Specialty equipment-finance provider Commercial Credit Group (CCG) is building out its latest securitization with loan and lease contracts from its newly acquired machine-tools business.
The new $305.7 million CCG Receivables Trust 2018-1 has less than 5% of the receivables in the collateral pool derived from the machine-tool and fabrication equipment finance division it created following last year’s acquisition of Manufacturers Capital, however. The bulk of the collateral consists of CCG’s core equipment-finance business, which caters to the construction, transportation and waste management industries.
Rating agency views of the impact of the new mix of collateral on credit quality are mixed. DBRS feels that the inclusion of machine tool leases will improve retention and renewal rates. However, S&P Global Ratings cautions that the new business brings some uncertainty to deal performance, and has adjusted its expectations for levels upward.
The senior tranche of Class A term notes to be issued in the deal is rated triple-A by both DBRS and S&P as well as by Fitch Ratings. Cedit enhancement for this trnche has been increased to 15.55%, including 12.2% subordination, an excess spread of approximately 6.06% and over collateralization of 2.35%, with an overcollateralization target of 7.5%. By comparison, the senior term tranche of the prior deal had initial CE of 14.3, according to S&P.
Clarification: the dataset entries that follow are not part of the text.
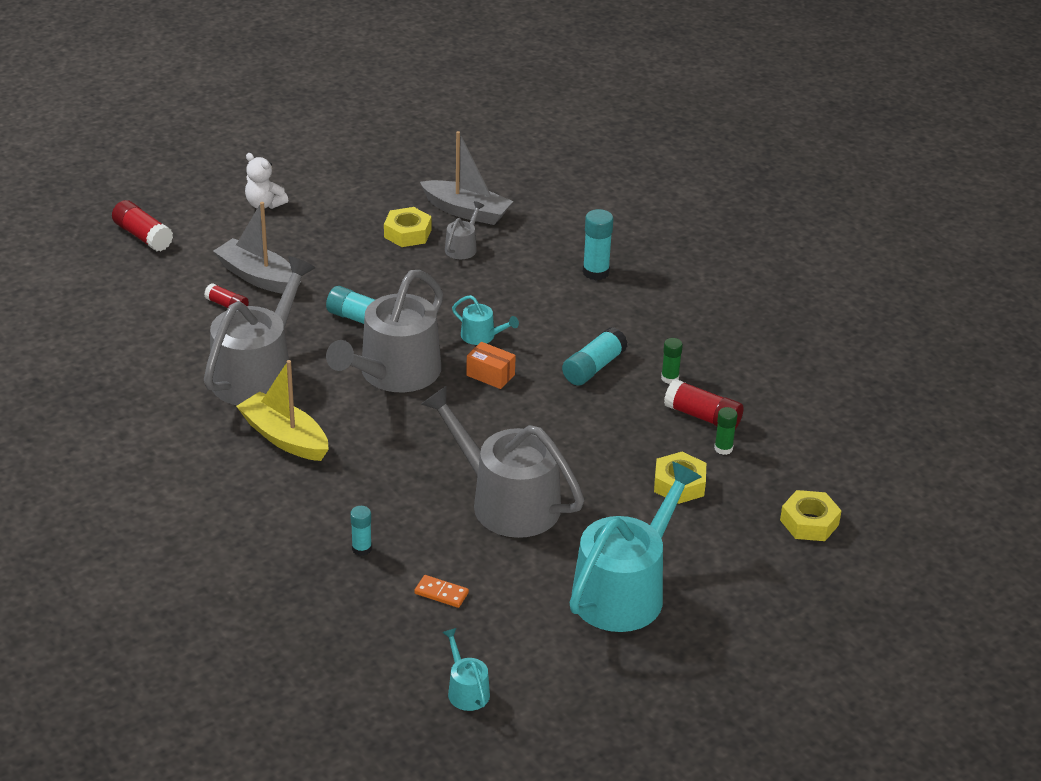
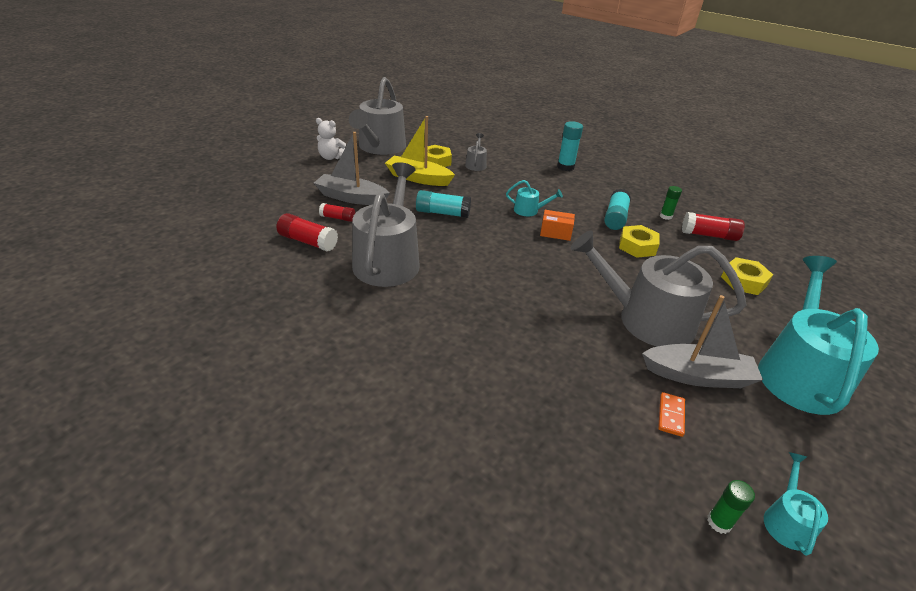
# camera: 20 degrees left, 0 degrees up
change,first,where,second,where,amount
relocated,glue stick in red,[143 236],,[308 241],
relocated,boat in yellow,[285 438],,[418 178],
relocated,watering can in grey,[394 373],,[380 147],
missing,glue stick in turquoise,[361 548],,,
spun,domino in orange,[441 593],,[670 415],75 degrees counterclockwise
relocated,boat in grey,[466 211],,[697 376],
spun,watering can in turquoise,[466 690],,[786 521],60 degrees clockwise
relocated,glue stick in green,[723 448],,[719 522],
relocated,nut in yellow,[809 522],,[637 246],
S&P and Fitch also expect to assign single-A ratings to the Class B notes and triple-B ratings to the Class C notes. All of the term notes are due in 2025.
There is also tranche of money market notes with op ratings from each of the three ratings agencies (A-1+ from S&P, R-1 (high) from DBRS and F1+ by Fitch).
The notes will be backed from the receivables of 2,021 contracts with 1,318 obligors that have an average net-book value of $237,520 on their contracts that carry an average APR of 9.76 and 52 original-month terms. The contracts are seasoned an average of nine months.
Most of the contracts (44%) involve equipment for transportation industry firms, 35% for construction and 13% for waste management.
CCG, established in 2004 and based in Charlotte, N.C., has originated over $3 billion in equipment loans and leases. The existing net book value of the portfolio is $828.7 million.
The company has seen a slight uptick in 61-to-90-day delinquencies to 1.53%, compared with 1.12% last year and the highest total since 2010 (1.8%). DBRS has assigned an expected cumulative loss assumption of 2.25%, with Fitch Ratings assigning a 3.1% CNL proxy. S&P has set a CNL range of 2.4%-3.1% on the deal.